What does bother is blatant hypocrisy.

When a mayor of a major city in a province that received $9.5 billion in equalization payments last year refuses to let a pipeline pass through his region, asking “What’s in it for us?” well Denis Coderre, you are a giant hypocrite.

You effectively are biting the hand that feeds you.

“TransCanada’s project includes important risks for our environment and too few benefits for our economy,” the Montreal mayor said as he and the leaders of 82 other communities rejected the Energy East pipeline project.

It’s also rich considering he did not see the environmental harm that comes from dumping one third of Montreal’s raw sewage into the St. Lawrence River this past October.

The fact is, the multi-billion dollar pipeline project would create thousands of jobs across the country while being built — something that looks pretty good during a recession — and make the country more self efficient in bringing its resources to the world market.

Coderre cemented his opposition in an op-ed on the weekend, stating:

“In a context where the Earth’s nations are talking about even more restrictive measures to limit (greenhouse gas) emissions, we cannot justify the construction of a pipeline, which also delivers more risks than real profits.”

The reality is, the pipeline is the most environmentally sound and safest option to move oil across the country. The pipeline would move more than one million barrels of heavy oil a day to Atlantic Canada, where it can be shipped out. The other option is the slow process of trucking it to the coast or loading it on a train. It would also lessen our reliance on the U.S. to get our own product to the world.

But why should we expect Quebec to come to any other result while they import most of their oil from staunch environmental and humane countries like Saudi Arabia and Algeria? The Globe and Mail reported in 2013 the province could save up to $3 billion a year by buying Alberta’s oil as opposed to importing it from Europe or Africa.

This is akin to an anti-hunting advocate trying to tear down hunters who hunt for meat when they can just get it from the store like everyone else. I don’t think they really process how that equalization money is made that they so eagerly expect from Alberta and Saskatchewan.

But I believe this goes to a larger problem, and that’s leadership on the issue.

We have heard for months that the Alberta NDP government and the federal Liberal government are on the cusp of getting pipelines built that the governing Conservatives never could.

I really must question this now.

U.S. president Barak Obama ended hopes of the Keystone XL pipeline.

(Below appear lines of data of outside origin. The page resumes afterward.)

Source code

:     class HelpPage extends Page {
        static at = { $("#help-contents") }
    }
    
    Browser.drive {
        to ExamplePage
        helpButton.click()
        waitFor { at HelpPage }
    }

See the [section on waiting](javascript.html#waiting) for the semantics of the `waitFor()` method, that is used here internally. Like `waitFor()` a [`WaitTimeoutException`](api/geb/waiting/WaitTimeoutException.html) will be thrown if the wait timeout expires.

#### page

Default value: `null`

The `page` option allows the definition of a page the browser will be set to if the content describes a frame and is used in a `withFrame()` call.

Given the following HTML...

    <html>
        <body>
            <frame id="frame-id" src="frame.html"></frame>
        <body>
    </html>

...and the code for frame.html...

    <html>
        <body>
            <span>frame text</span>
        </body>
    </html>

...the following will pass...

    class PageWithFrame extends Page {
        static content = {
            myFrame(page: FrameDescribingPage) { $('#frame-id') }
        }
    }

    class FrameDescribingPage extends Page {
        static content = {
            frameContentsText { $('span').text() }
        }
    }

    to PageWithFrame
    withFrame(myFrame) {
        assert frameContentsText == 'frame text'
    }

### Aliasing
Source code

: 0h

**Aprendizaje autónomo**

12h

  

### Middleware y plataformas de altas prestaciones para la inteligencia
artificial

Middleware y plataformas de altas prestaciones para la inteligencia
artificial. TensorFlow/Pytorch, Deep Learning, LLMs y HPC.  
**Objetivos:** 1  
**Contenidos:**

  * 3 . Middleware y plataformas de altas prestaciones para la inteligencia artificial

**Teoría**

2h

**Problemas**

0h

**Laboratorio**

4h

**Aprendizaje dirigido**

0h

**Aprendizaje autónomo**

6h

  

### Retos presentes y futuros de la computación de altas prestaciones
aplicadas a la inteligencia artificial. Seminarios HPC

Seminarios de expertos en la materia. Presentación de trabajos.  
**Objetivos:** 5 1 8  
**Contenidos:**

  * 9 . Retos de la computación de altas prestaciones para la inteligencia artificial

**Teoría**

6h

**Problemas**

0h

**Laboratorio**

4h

It was just days after Prime Minister Justin Trudeau made it a point of his first phone call to Obama to announce he was pulling our fighter jets out of the fight against ISIS.

In Davos, Switzerland last week at the World Economic Forum, not only was natural resource minister Jim Carr not invited to join the Canadian representatives, Trudeau made this now famous statement: “My predecessor wanted you to know Canada for its resources, I want you to know Canadians for our resourcefulness.”

A diversification of the economy is absolutely needed, especially if we can become greener along the way. It is one of the many reasons the Conservatives in Alberta finally were voted out, because of their seeming refusal to do this. But diversification does not mean turning your back on oil completely.

Unfortunately this whole situation has the possibility of turning into an us-versus-them scenario and further increasing the divide between Eastern and Western Canada, when in times of economic uncertainty we really need to be coming together.